Analysis: Pandemic debt adds to the challenge of financing global climate goals
- Global debt hovers around $ 300 trillion
- Possible constraint as climate challenges worsen
- Low-income countries face risk of debt distress
WASHINGTON, Nov. 18 (Reuters) – Huge government spending kept the global economy afloat during the pandemic as authorities mobilized a fiscal response not seen since World War II to bolster household incomes and give businesses a chance to survive the health crisis.
But the resulting nearly $ 300 trillion debt pile held by governments, businesses and households will leave many countries with vulnerable finances and strain efforts to address pressing challenges such as climate change. and the aging of the population.
Even as rich and poor governments take stock of shabby finances, inflation is pushing central banks towards higher interest rates and tightening monetary policy which, for the indebted, can only pay off. less favorable calculations.
“This means higher borrowing costs, higher interest charges for the government and for real sectors,” said Emre Tiftik, director of sustainability research for the Institute of International Finance (IIF). , the global association of the financial industry.
“In the medium term, the problem is to find the resources to finance the climate objectives and most are extremely late on this point”, he added of the rapid decarbonization of the world economy necessary to avoid a climate crisis.
This month’s Glasgow climate talks resulted in new commitments from countries to cut carbon emissions, but left many questions unanswered about how the commitments will be funded and delivered. practice.
According to the IIR, global debt may have peaked due to the pandemic and could decline slightly by the end of the year from the current $ 296 trillion.
But reducing dependence on carbon-based fuels and mitigating climate damage is expected to require massive public and private investment – in the order of $ 90 trillion by 2030, according to a World Bank estimate.
At this point, there is no global plan on how to ensure it, and governments’ share of climate investments will have to compete with social, health and other spending priorities that are expected to escalate due to trends. demographic, such as an aging population.
The vast pandemic stimulus deployed by the rich world successfully supported their economies and was also sustainable in a landscape dominated by low or near zero interest rates. But as the cycle shifts towards tighter policies, it will mean higher interest charges, higher risk of possible debt crises in emerging markets, and less ability to meet climate goals.
“The balance of benefits and costs of accumulating debt is increasingly tilting towards costs,” academics at the Washington-based Brookings Institution wrote last month, citing possible constraints on policy and “crowding out” of private investment.
Low-income countries will be hit hardest, with some already facing unsustainable debt levels and others excluded from the more favorable financing available to richer countries, according to Professor Amar Bhattacharya of the London School of Economics.
“The cost of servicing the debt is very high and this may interact with climate ambition and climate vulnerability,” he said, calling for more efforts to restructure the debt of these countries.
In contrast, developed countries can finance debts in national currencies usually at low rates, and in the case of the United States, Europe and some others, have central banks with effectively unlimited capacity to absorb the debt. and create bank reserves.

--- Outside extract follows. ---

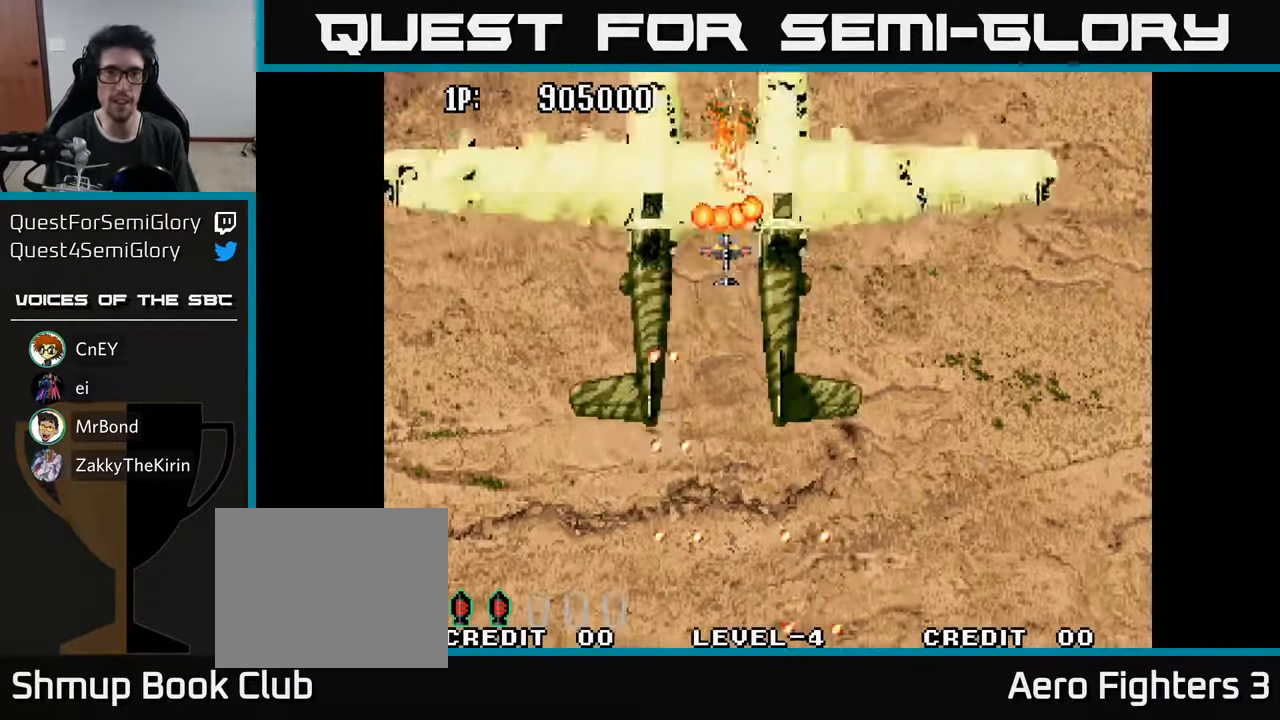
{"buttons": ["DPAD_DOWN"], "left_stick": "center", "right_stick": "center", "events": [[34, "A", "up"], [50, "DPAD_DOWN", "down"], [100, "A", "down"], [167, "A", "up"], [250, "A", "down"], [316, "A", "up"], [383, "A", "down"], [483, "A", "up"]]}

Congressional Budget Office projections in July 2021 showed that the US debt-servicing costs as a percentage of gross domestic product would increase only modestly over the next decade, rising from around 1.6% in 2020. to 2.7% in 2031 – even with an overall debt reaching 106% of GDP by then, a level which, in previous years, would have sounded the alarm bells.
“Economically, the most advanced economies are not facing a great debt constraint right now,” said Jason Furman, professor of economics at Harvard University who has tried to reshape the debate on public debt to focus more on service costs and less on the total amount. .
But he’s politically sensitive, which has prompted congressional officials to cut back on climate investments proposed by President Joe Biden. And there is always a risk of disruption from either a sharp change in Federal Reserve policy and the potential impact on global financial markets that could be triggered, or if Congress does not raise the cap on the Federal Reserve. American debt.
Europe goes through its own balancing act, as EU capitals debate how to ease rules that force governments to keep budget deficits below 3% of GDP and debt below by 60%.
Most agree these restrictions are no longer realistic and would require far too ambitious debt cuts for most EU countries, keep economic growth on track and make room for the € 650 billion annuals that the EU needs to tackle climate change over the next decade.
Such realities explain the fervor in Glasgow which greeted the announcement by the United Nations climate envoy, Mark Carney, that banks and other institutions with a total of 130 trillion dollars of private capital had made. of the fight against climate change a priority.
But as critics questioned whether this whole astronomical sum was really aligned with a zero-carbon world, it was clear that governments, whether rich or poor, will have to figure out how they do much of the heavy lifting, regardless of any immediate debt crunch they may be facing.
What might be on the minds, as LSE’s Bhattacharya said in a webinar this week, is that if the investment is not found now to tame the growing climate impacts on the economy, then global debt is likely to become even more unmanageable.
“This investment is the best way to really ensure long-term debt sustainability,” he said.